──────── PROVIDED PASSAGE
Verbs cannot easily be arranged into the kind of tree structures. First of alla, the number of hierarchical levels does not exceed four. Second, not all verbs can be grouped under a single top node or unique beginner.

A verb does not refer in the same way a noun does. The "kind-of" relation corresponds to a "manner-of" relation among the verbs. Troponymy is the most frequently found relation among verbs: that is, most lexicalized verb concepts refer to an action or event that constitutes a manner elaboration of another activity or event.

Any acceptable statement about part-relation among verbs always involves the temporal relation between the activities that the two verbs denote. One activity or event is part of another activity or event only when it is part of, or a stage in, its temporal realization. The activities can be simultaneous (as with fatten and feed); one can include the other (as with snore and sleep); or one can precede the other (try and succeed). Three kinds of lexical entailments include the different relations illustrated by those pairs.

Causation is a kind of entailment and, like the other entailment relation, is asymmetrical. The troponyms of the verbs in a causative-resultative pair inherit the relation of their relative superordinate.

Much of the opposition among verbs is based on the morphological markedness of one member of an opposed pair. A variety of negative morphological markers (like un-, de-, dis-) attach to verbs to form their respective opposing members. Gradable verbs can be modified by degree adverbs, such as quite, rather or extremely. There is found quite systematical opposition in the verb lexicon between co-trponyms like rise/fall and walk/run. Many verb pairs are not only in an opposition relation, but also share an enatailed verb. Some pairs like teach/learn occur frequently in language within the same semantic field; they refer to the same activity, but from the viewpoint of different participants.
────────────────
──────── PROVIDED DATA
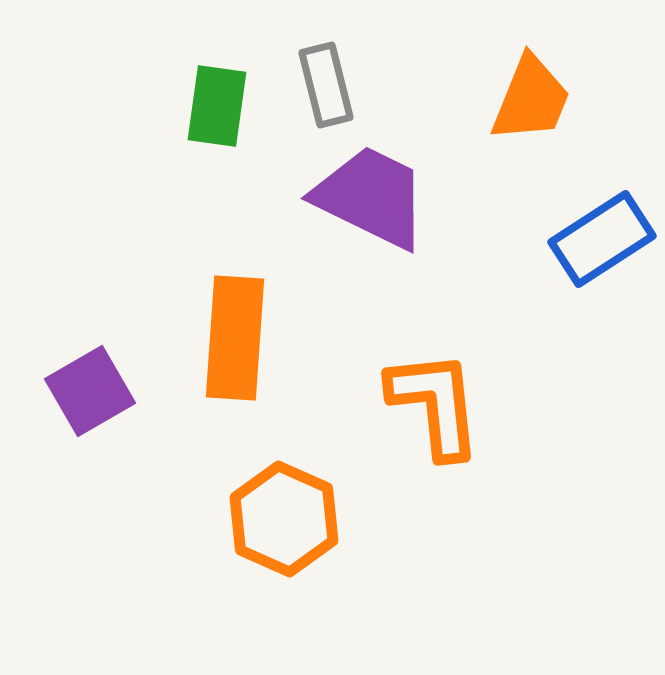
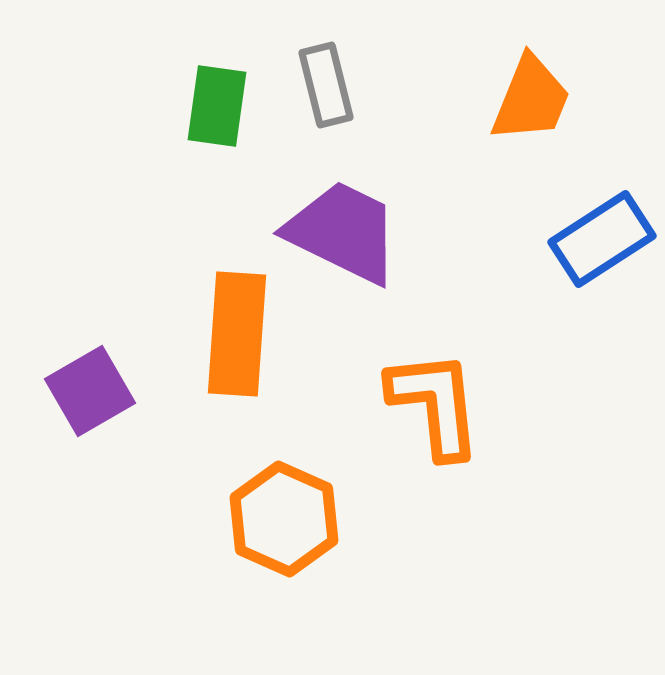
purple trapezoid: moved 28 px left, 35 px down
orange rectangle: moved 2 px right, 4 px up
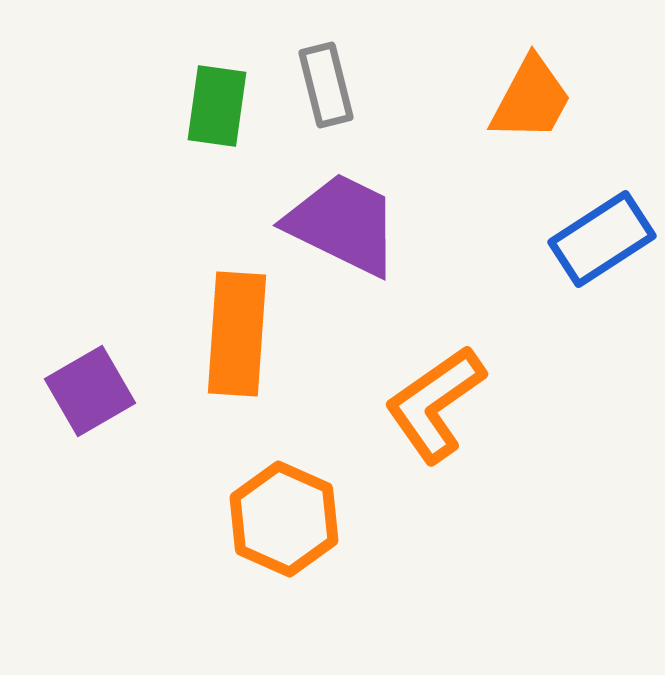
orange trapezoid: rotated 6 degrees clockwise
purple trapezoid: moved 8 px up
orange L-shape: rotated 119 degrees counterclockwise
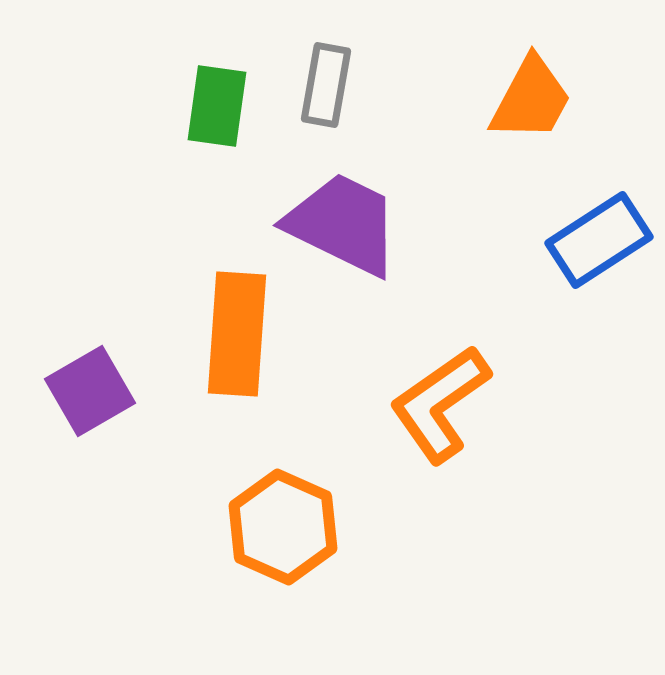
gray rectangle: rotated 24 degrees clockwise
blue rectangle: moved 3 px left, 1 px down
orange L-shape: moved 5 px right
orange hexagon: moved 1 px left, 8 px down
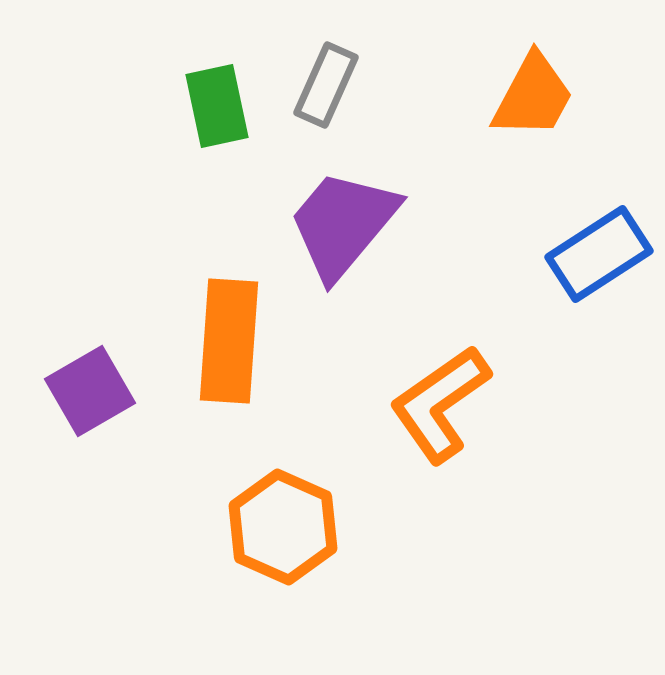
gray rectangle: rotated 14 degrees clockwise
orange trapezoid: moved 2 px right, 3 px up
green rectangle: rotated 20 degrees counterclockwise
purple trapezoid: rotated 76 degrees counterclockwise
blue rectangle: moved 14 px down
orange rectangle: moved 8 px left, 7 px down
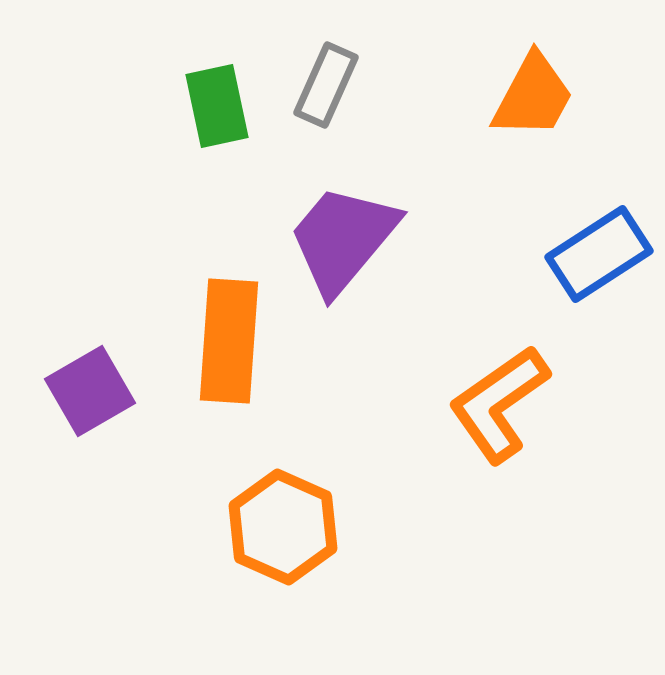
purple trapezoid: moved 15 px down
orange L-shape: moved 59 px right
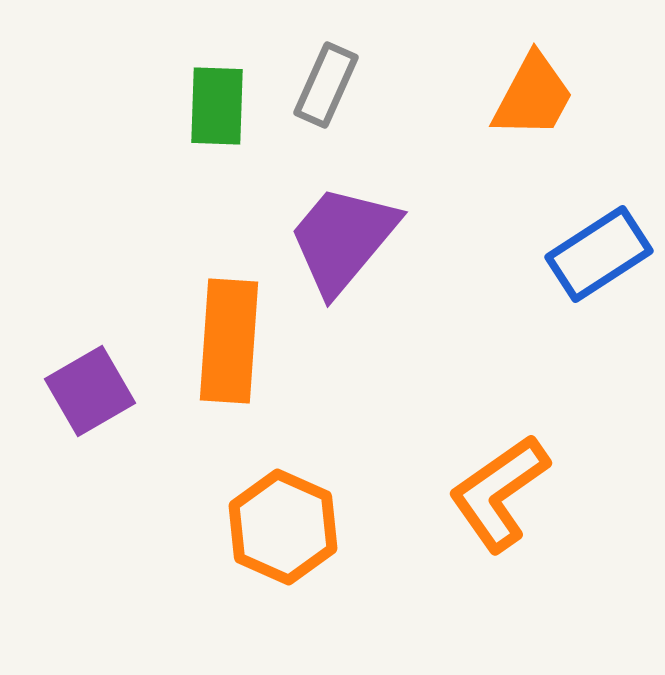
green rectangle: rotated 14 degrees clockwise
orange L-shape: moved 89 px down
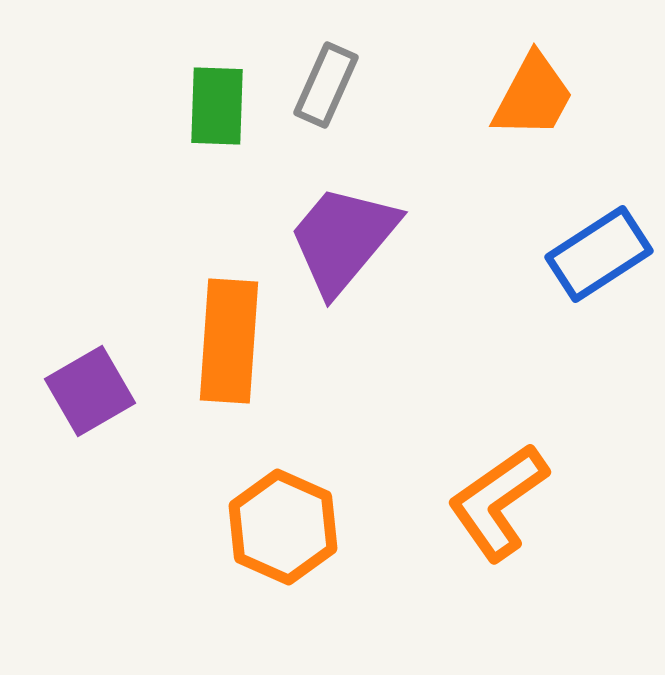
orange L-shape: moved 1 px left, 9 px down
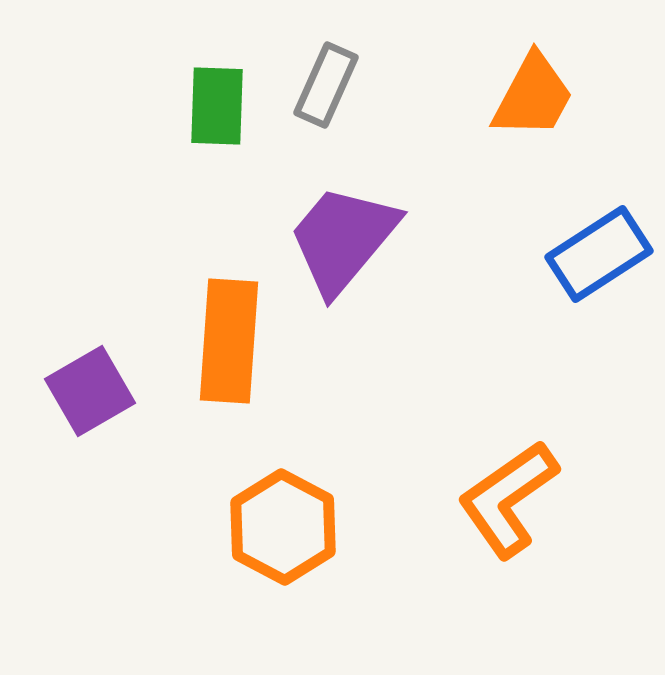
orange L-shape: moved 10 px right, 3 px up
orange hexagon: rotated 4 degrees clockwise
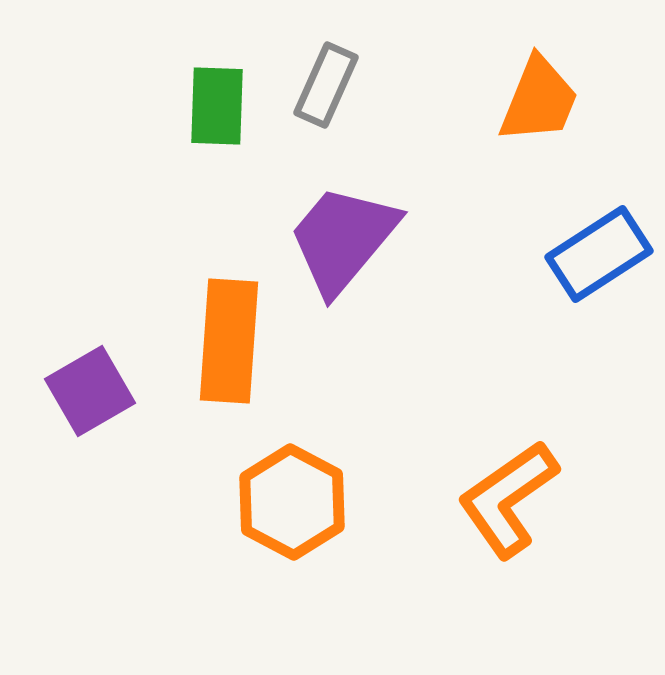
orange trapezoid: moved 6 px right, 4 px down; rotated 6 degrees counterclockwise
orange hexagon: moved 9 px right, 25 px up
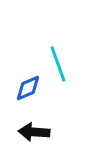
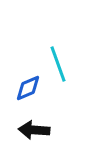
black arrow: moved 2 px up
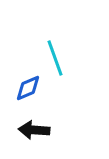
cyan line: moved 3 px left, 6 px up
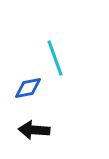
blue diamond: rotated 12 degrees clockwise
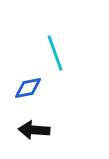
cyan line: moved 5 px up
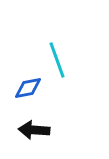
cyan line: moved 2 px right, 7 px down
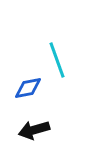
black arrow: rotated 20 degrees counterclockwise
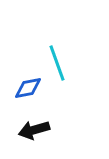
cyan line: moved 3 px down
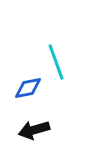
cyan line: moved 1 px left, 1 px up
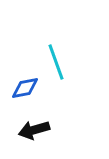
blue diamond: moved 3 px left
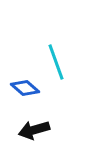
blue diamond: rotated 52 degrees clockwise
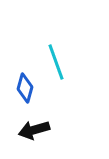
blue diamond: rotated 64 degrees clockwise
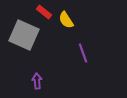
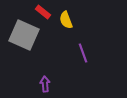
red rectangle: moved 1 px left
yellow semicircle: rotated 12 degrees clockwise
purple arrow: moved 8 px right, 3 px down
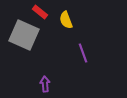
red rectangle: moved 3 px left
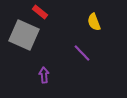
yellow semicircle: moved 28 px right, 2 px down
purple line: moved 1 px left; rotated 24 degrees counterclockwise
purple arrow: moved 1 px left, 9 px up
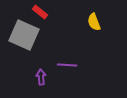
purple line: moved 15 px left, 12 px down; rotated 42 degrees counterclockwise
purple arrow: moved 3 px left, 2 px down
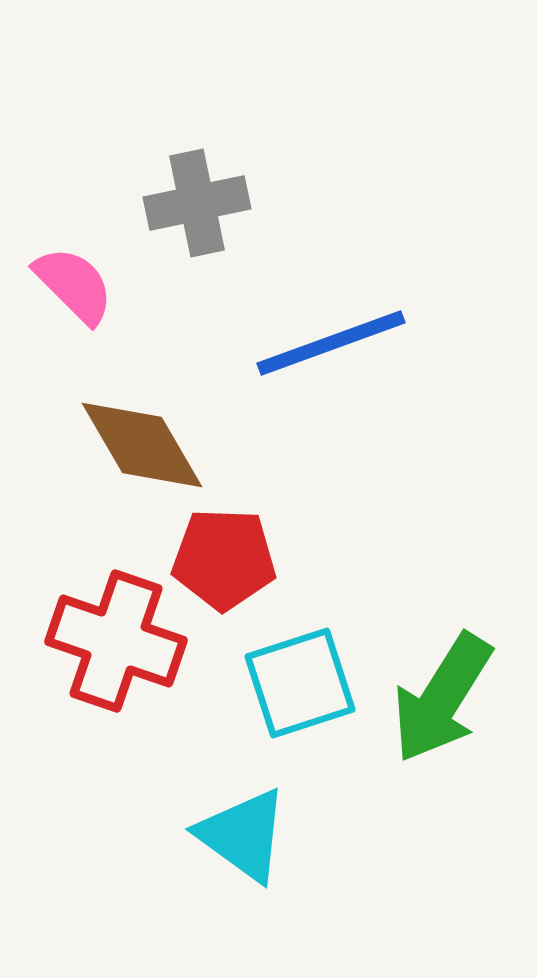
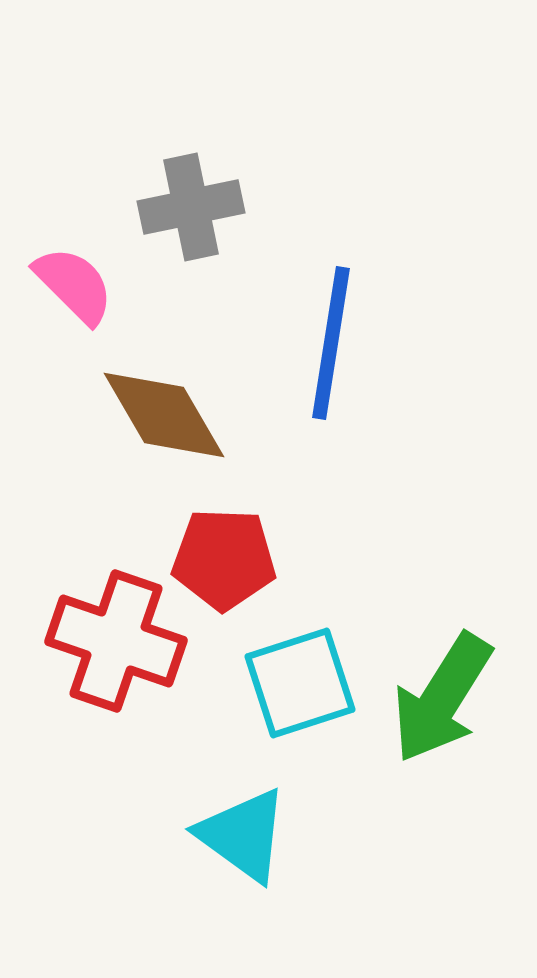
gray cross: moved 6 px left, 4 px down
blue line: rotated 61 degrees counterclockwise
brown diamond: moved 22 px right, 30 px up
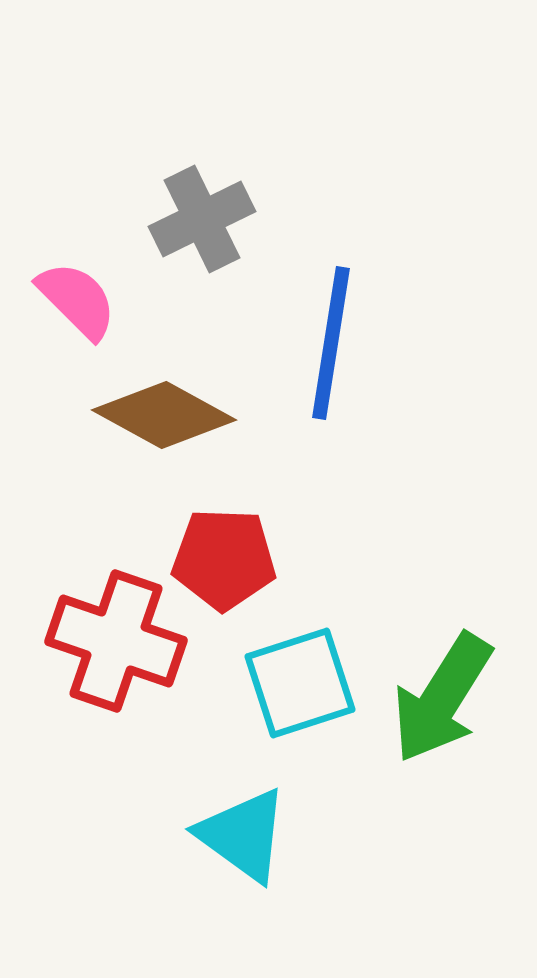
gray cross: moved 11 px right, 12 px down; rotated 14 degrees counterclockwise
pink semicircle: moved 3 px right, 15 px down
brown diamond: rotated 31 degrees counterclockwise
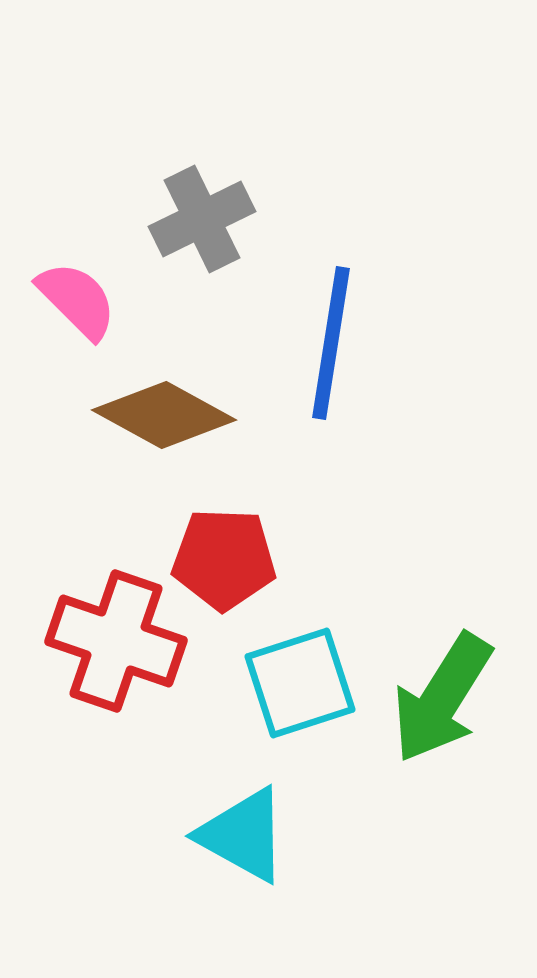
cyan triangle: rotated 7 degrees counterclockwise
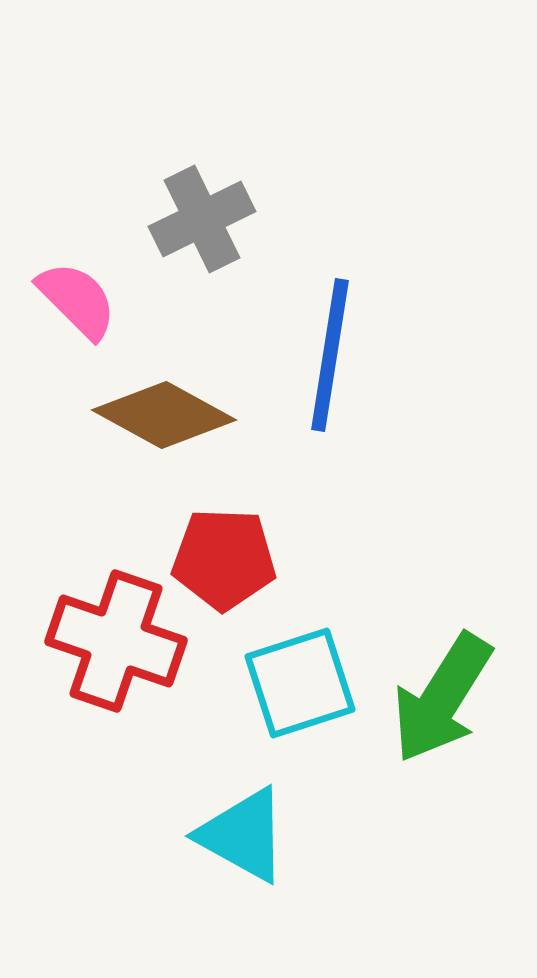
blue line: moved 1 px left, 12 px down
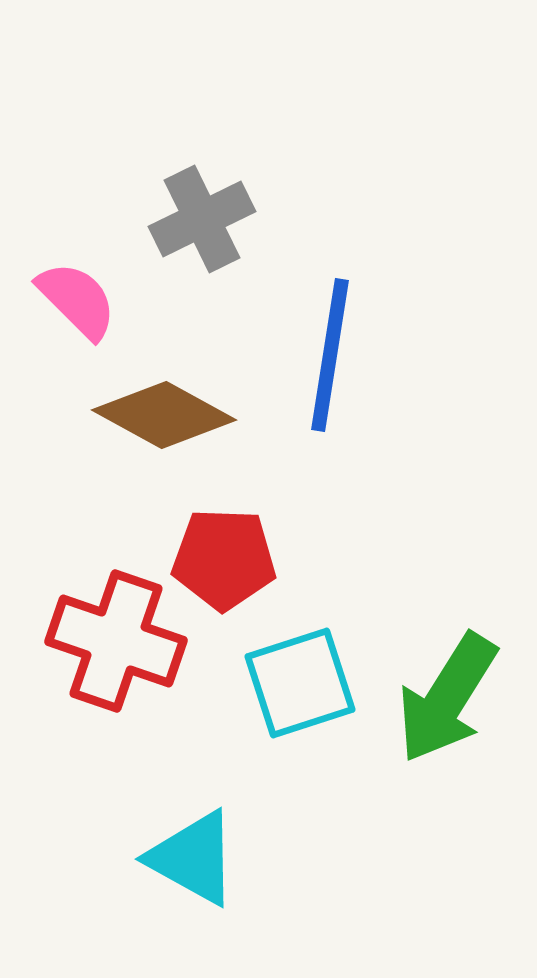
green arrow: moved 5 px right
cyan triangle: moved 50 px left, 23 px down
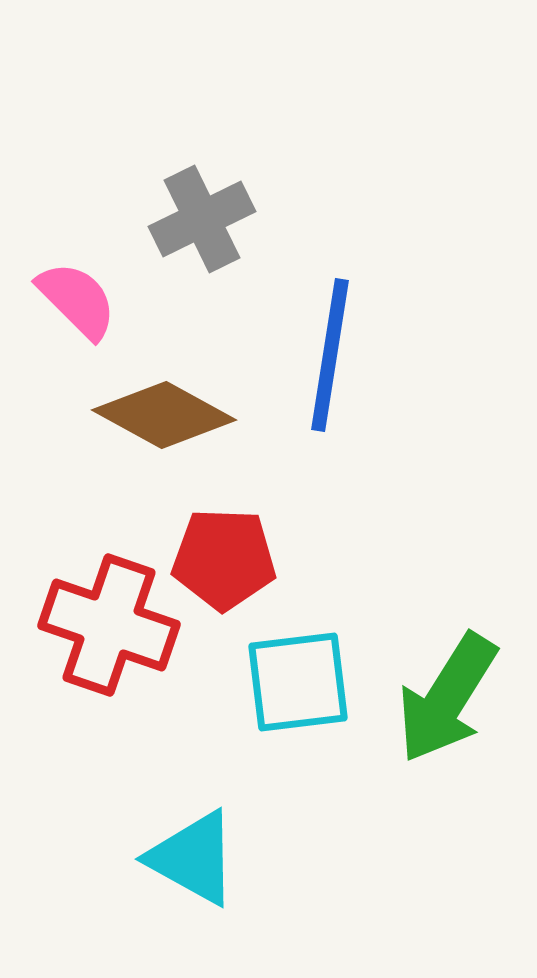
────────────────
EXERCISE TASK: Change "temporal realization" to "temporal unfolding" in the part of the text on verb relations starting with "A verb does" and going on through "by those pairs.", and write out that part. Nothing in the records is needed here.

ANSWER TO THE EXERCISE:
A verb does not refer in the same way a noun does. The "kind-of" relation corresponds to a "manner-of" relation among the verbs. Troponymy is the most frequently found relation among verbs: that is, most lexicalized verb concepts refer to an action or event that constitutes a manner elaboration of another activity or event.

Any acceptable statement about part-relation among verbs always involves the temporal relation between the activities that the two verbs denote. One activity or event is part of another activity or event only when it is part of, or a stage in, its temporal unfolding. The activities can be simultaneous (as with fatten and feed); one can include the other (as with snore and sleep); or one can precede the other (try and succeed). Three kinds of lexical entailments include the different relations illustrated by those pairs.